→ PASSAGE FOR REVIEW:
········

Certain strains of human papillomavirus (HPV) are considered to have causal relationship with cervical cancer.14 These viruses have a predilection towards the cells located in the squamocolumnar (SC) junction of the cervical epithelium. These SC junction cells express unique gene profiles, similar to HPV‐associated cervical intraepithelial neoplasia (CIN) and carcinomas, indicating that cervical cancers are derived from the SC junction cells.15 Therefore, it is hypothesized that cervical carcinoma develops from stem‐like cells in the transition zone of the cervical opening that are infected with carcinogenic HPV and that the transition area may be a possible niche for CCSCs.

The current hot spots in the study of cervical cancer are to investigate the relapse patterns after the chemoradiation and regulatory factors in metastasis and identifying new targets/markers for treatment. Overall, optimum management of cervical cancer would involve a dual approach of conventional therapy in combination with CCSC targeted therapy. To achieve this objective, an in‐depth study on identifying specific CCSC biomarkers and targeting these CSCs is required to achieve therapeutic gain.9, 16

2. SEARCH STRATEGY AND SELECTION CRITERIA

Data for this review article was identified by PubMed searches using the search terms: “cervical cancer,” “cancer stem cells,” “cervical cancer stem cells,” “biomarkers,” “HPV and CCSC,” “prognostic potential,” “therapeutic potential,” “targeting CCSC,” “functional assays,” and “discovery of CSC.” Additional references from a few selected articles were also considered. Articles published in English language only were selected.

3. DISCOVERY OF CCSCs AND THEIR IDENTIFICATION USING FUNCTIONAL ASSAYS

The concept that a “rare and specific population of cells” with stem cell (SC) properties give rise to cancer was proposed about over 150 years ago,17, 18 and around 40 years ago, it was hypothesized that the “maturation arrest of the stem cells” caused cancer.17, 18, 19, 20 The cancer stem cells (CSCs) were isolated, and their carcinogenic role was identified a little over the past decade by many studies in the human breast cancer,21, 22 alongside the CSC identification in multiple myelomas,19, 23 and in cancers of the ovary, prostrate, lung, endometrium, and brain.20, 24, 25, 26, 27 Several experimental strategies have been used to identify the presence of SCs in the tissue, combined sorting of tumor cell populations and identification of the CSC based on their surface marker expression.19, 20, 28 Many studies have validated several in vitro and in vivo functional assays that demonstrate the presence of CSCs. An in vivo method using serial transplantation technique as described by Podberezin et al. identifies many immature CSCs at a single‐cell level, and despite being the current gold standard to identify CSCs, these assays are not as cost‐effective and are time consuming.29, 30 “Colony forming cell assays” are the in vitro assays, useful in quantitating the CSCs based on their morphology and measure their proliferative potential.30 Microsphere assay (first performed in the 1960s as “neurosphere‐assay”) is a relatively simple technique, to identify CSC and their markers, that uses flow cytometry analysis of the cells extracted from tumor tissue by enzymatic digestion.29 Although this is a simple and relatively cheap technique, it heavily depends on cell density and cannot detect the quiescent CSCs.29, 30

Current advancements have made it possible to sort tumor cell populations (Fluorescence‐Activated Cell Sorting‐(FACS) or magnetic bead isolation) that express specific surface markers, which are differentially expressed in subpopulations possessing CSC‐like properties. Functional validation assays based on stemness properties of CCSC are the current gold standards. These include measuring clonogenic activity on soft agar, sphere‐forming efficiency, characteristic of self‐renewal (activated PTEN/Akt/β‐catenin pathway) and differentiation, tumorigenic capacity, and asymmetric cell division.28 Another candidate method is side population (SP) assay using the flow cytometry to detect CCSCs based on the ATP‐binding cassette (ABC) family of transporter proteins' dye efflux properties. For example, the expression of the ABCG2 protein can be used to identify CSCs,30 but this method is not specific to CCSCs and therefore needs optimization but is a simple and an effective method.31 However, SPs are not exclusive to SCs and is not universal in all cancer types.32 As opposed to the studies using expression of a single functional marker, recent studies have demonstrated the use of “sequential gating and intermittent of CCSCs,” which helps in high yield of CSCs.33, 34 Methods like optical imaging of CCSCs can be useful to monitor CCSC real time, in vitro and in vivo. Recently, an in vitro optical imaging of CSCs was reported in human cervical cancer in Zs Green‐ODC positive cells using a retroviral vector. The chemo‐radio resistance and cancer stemness of the Zs positive cells reported resistance to cisplatin, paclitaxel, and to ionizing radiation. This indicated that Zs positive cells shared features with CSCs, and this study is suggestive that using a fluorescent protein system, cervical CSC‐like cells can be visualized.31 Till date, majority of the CSC specific functional assays have been carried out in controlled in vitro systems, however it is important to validate these functional assays in in vivo systems.

········

→ QUESTIONS ON THE MATERIAL:
1. In the passage on cervical cancer stem cells, what drawbacks are given for the in vivo serial transplantation assays?
2. According to the passage on cervical cancer stem cells, what were the Zs positive cells reported to be resistant to? List every item.
3. Extract the portion of the passage on cervical cancer stem cells starting with "2. SEARCH STRATEGY" and going on through "only were selected.".

(Recorded data)
········

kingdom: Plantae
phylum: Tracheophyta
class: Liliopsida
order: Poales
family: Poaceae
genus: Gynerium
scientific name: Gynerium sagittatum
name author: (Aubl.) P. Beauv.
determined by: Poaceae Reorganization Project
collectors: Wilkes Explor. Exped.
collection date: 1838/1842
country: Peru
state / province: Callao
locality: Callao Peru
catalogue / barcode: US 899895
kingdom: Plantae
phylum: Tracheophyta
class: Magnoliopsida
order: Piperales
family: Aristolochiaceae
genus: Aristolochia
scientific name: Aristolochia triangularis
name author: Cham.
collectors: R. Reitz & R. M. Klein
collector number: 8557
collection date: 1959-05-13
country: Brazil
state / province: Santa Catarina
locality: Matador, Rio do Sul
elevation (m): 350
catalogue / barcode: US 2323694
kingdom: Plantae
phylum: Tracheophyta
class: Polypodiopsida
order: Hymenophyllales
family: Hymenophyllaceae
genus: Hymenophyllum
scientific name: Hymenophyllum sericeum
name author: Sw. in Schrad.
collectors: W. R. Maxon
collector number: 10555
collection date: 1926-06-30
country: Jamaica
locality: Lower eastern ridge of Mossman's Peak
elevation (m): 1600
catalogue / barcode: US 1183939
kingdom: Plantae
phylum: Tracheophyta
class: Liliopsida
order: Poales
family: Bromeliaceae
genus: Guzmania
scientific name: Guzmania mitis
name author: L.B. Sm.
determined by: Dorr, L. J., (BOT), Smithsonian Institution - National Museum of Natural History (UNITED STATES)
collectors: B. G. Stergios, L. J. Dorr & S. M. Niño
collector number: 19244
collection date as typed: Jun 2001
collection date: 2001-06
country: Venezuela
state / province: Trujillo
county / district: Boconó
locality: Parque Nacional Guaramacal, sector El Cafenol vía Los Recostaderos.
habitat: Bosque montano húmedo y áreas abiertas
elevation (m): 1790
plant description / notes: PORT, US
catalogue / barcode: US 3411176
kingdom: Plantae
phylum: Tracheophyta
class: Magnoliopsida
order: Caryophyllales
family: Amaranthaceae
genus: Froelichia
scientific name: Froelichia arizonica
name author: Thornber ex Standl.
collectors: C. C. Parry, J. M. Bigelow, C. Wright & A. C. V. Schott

········

→ RESULTS OF THE TASKS:
1. They are not as cost-effective and are time consuming.

2. Cisplatin, paclitaxel, and ionizing radiation.

3.
2. SEARCH STRATEGY AND SELECTION CRITERIA

Data for this review article was identified by PubMed searches using the search terms: “cervical cancer,” “cancer stem cells,” “cervical cancer stem cells,” “biomarkers,” “HPV and CCSC,” “prognostic potential,” “therapeutic potential,” “targeting CCSC,” “functional assays,” and “discovery of CSC.” Additional references from a few selected articles were also considered. Articles published in English language only were selected.